▶ **Given request 1**
According to the abstract, what method is used to learn implications among the relations in universal schema?

▶ **Document extract**
Computer Science Building Room 151
Entities and the relations among them are central for representing our knowledge about the world. This work concentrates on discovering relations from information sources available to us, including unstructured text corpora and structured data. Our first approach is based on distant supervision that aligns an existing knowledge base with a text corpus. This circumvents the need for labeled training data. We develop models that take into account the compatibilities between relation types and their argument types, known as selectional preferences. We also introduce models addressing the challenge that not all sentences mentioning the entity pair from the knowledge base express the relation they bear. Distant supervision relies on having a pre-structured database that contains all entity and relation types that we care about. To discover arbitrary relation types, we explore unsupervised approaches. We develop generative models for discovering latent semantic relation clusters. We also model the ambiguity of surface patterns. These techniques assume semantic equivalence among patterns falling into the same cluster. This fails to represent the diversity and ambiguity of the patterns. So I present universal schema: the union of all relations seen among surface patterns and available structured KBs. This representation keeps the textual patterns as they are and allows us to explore semantic meanings of these patterns. We generalize these relations by learning implications among them using matrix factorization. Preliminary experimental results are encouraging. In this thesis, I propose to address challenges in universal schema--handling missing data, exploring tensor representation and coupled factorization models, incorporating local context information for pattern sense disambiguation, and applying the framework for knowledge representation.

▶ **The records**
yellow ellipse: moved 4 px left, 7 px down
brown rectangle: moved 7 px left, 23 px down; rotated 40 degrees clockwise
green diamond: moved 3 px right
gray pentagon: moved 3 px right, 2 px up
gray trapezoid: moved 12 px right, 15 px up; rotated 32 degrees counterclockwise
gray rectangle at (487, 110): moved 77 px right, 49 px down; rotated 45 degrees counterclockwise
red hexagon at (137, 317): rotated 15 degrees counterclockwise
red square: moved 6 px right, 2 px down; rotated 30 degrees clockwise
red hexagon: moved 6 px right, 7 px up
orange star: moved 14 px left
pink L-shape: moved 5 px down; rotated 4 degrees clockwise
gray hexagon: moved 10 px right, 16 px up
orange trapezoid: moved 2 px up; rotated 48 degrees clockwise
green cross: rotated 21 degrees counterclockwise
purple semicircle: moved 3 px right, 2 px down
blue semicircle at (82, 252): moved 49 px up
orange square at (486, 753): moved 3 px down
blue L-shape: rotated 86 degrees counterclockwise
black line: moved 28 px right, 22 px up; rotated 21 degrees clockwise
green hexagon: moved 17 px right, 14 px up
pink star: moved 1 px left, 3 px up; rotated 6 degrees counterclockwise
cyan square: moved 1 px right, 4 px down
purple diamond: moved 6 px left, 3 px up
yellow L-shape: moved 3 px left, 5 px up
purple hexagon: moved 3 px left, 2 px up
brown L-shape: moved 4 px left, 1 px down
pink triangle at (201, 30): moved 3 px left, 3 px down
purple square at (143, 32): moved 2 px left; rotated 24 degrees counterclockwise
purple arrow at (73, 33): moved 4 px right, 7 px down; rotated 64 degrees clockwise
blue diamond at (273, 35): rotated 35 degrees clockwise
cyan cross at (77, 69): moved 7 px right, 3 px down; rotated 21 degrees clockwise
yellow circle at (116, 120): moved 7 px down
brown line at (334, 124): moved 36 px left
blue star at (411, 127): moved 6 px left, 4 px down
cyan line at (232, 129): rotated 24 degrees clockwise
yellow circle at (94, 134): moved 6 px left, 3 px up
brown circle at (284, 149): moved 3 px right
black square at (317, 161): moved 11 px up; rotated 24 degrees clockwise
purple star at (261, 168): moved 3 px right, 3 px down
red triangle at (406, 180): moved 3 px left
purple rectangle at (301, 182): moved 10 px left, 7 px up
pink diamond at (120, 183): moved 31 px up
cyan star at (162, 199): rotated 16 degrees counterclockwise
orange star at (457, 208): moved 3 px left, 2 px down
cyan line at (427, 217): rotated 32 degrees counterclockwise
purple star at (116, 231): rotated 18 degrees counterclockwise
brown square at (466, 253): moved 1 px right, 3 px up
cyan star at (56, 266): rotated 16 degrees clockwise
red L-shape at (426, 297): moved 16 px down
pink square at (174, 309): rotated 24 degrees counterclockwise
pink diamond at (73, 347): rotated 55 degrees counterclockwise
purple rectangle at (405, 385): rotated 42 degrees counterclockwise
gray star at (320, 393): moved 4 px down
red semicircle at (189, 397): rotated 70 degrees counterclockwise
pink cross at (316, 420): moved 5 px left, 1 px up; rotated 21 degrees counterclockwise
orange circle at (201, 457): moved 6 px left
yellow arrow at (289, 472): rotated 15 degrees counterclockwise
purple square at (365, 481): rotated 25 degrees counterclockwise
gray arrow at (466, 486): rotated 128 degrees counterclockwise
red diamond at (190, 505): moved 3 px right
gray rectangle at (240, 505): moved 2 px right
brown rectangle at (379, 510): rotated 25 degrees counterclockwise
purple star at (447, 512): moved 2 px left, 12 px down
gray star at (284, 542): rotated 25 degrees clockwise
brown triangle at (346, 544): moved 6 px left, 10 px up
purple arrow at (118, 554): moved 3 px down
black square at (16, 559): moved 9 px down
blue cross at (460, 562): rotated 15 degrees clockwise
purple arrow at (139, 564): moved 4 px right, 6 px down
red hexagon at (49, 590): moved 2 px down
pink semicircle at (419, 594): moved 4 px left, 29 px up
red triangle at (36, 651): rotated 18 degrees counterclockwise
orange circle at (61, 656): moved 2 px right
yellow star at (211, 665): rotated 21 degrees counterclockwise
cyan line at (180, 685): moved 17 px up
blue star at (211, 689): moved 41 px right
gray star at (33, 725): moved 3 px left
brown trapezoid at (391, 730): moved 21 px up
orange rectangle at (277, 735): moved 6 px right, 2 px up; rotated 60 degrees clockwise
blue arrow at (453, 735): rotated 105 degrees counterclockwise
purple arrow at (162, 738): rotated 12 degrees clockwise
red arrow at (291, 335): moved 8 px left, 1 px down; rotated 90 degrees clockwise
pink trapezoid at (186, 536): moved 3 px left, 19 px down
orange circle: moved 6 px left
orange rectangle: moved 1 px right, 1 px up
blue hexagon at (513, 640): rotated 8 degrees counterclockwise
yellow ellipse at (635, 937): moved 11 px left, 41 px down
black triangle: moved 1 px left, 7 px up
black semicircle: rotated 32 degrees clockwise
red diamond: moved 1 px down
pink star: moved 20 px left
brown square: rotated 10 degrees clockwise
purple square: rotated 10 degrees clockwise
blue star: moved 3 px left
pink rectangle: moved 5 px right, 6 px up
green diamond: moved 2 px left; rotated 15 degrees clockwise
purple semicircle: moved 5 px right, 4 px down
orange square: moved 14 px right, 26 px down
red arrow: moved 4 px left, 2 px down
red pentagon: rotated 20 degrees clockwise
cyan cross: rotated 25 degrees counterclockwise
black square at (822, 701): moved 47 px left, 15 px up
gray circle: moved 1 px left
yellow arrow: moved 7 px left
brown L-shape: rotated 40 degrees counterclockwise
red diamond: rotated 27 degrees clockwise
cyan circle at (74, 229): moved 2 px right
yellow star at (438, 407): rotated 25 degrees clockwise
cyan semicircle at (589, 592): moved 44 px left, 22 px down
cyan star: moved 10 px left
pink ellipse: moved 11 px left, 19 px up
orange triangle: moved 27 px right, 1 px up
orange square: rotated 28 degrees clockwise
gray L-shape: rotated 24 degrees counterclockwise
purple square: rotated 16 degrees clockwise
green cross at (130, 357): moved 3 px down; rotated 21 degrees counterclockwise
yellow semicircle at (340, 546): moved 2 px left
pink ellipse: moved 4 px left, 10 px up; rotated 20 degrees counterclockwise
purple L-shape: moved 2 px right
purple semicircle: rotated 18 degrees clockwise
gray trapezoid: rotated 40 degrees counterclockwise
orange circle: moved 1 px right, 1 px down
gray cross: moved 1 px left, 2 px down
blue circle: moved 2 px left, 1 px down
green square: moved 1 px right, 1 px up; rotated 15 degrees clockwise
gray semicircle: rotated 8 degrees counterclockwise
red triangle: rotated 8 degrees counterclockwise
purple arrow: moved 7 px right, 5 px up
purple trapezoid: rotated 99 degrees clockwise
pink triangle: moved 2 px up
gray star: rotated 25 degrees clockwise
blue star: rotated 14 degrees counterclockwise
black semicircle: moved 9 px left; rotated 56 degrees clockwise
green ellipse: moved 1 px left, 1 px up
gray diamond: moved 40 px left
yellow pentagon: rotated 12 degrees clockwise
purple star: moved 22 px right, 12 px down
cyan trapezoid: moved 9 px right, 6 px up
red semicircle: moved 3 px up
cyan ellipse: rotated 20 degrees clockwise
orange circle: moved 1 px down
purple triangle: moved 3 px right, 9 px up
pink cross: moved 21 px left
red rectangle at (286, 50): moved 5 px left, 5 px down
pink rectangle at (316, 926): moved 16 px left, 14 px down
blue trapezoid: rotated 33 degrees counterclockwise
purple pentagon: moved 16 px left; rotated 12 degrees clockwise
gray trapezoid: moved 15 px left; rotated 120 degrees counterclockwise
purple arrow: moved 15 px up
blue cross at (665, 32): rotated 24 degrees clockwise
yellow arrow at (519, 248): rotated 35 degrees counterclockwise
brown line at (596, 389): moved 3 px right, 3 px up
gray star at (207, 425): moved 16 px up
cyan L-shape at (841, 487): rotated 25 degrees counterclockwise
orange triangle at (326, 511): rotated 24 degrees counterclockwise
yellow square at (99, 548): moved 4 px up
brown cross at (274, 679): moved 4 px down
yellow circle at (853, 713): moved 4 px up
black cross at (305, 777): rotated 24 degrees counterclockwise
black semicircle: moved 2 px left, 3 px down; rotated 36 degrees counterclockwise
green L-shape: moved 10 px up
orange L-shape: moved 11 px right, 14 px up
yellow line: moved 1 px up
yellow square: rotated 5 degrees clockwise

▶ **Given request 2**
Gather every line of the entries that contains the string "hexagon". Case counts.

▶ **Full output 1**
Matrix factorization.

▶ **Full output 2**
red hexagon at (137, 317): rotated 15 degrees counterclockwise
red hexagon: moved 6 px right, 7 px up
gray hexagon: moved 10 px right, 16 px up
green hexagon: moved 17 px right, 14 px up
purple hexagon: moved 3 px left, 2 px up
red hexagon at (49, 590): moved 2 px down
blue hexagon at (513, 640): rotated 8 degrees counterclockwise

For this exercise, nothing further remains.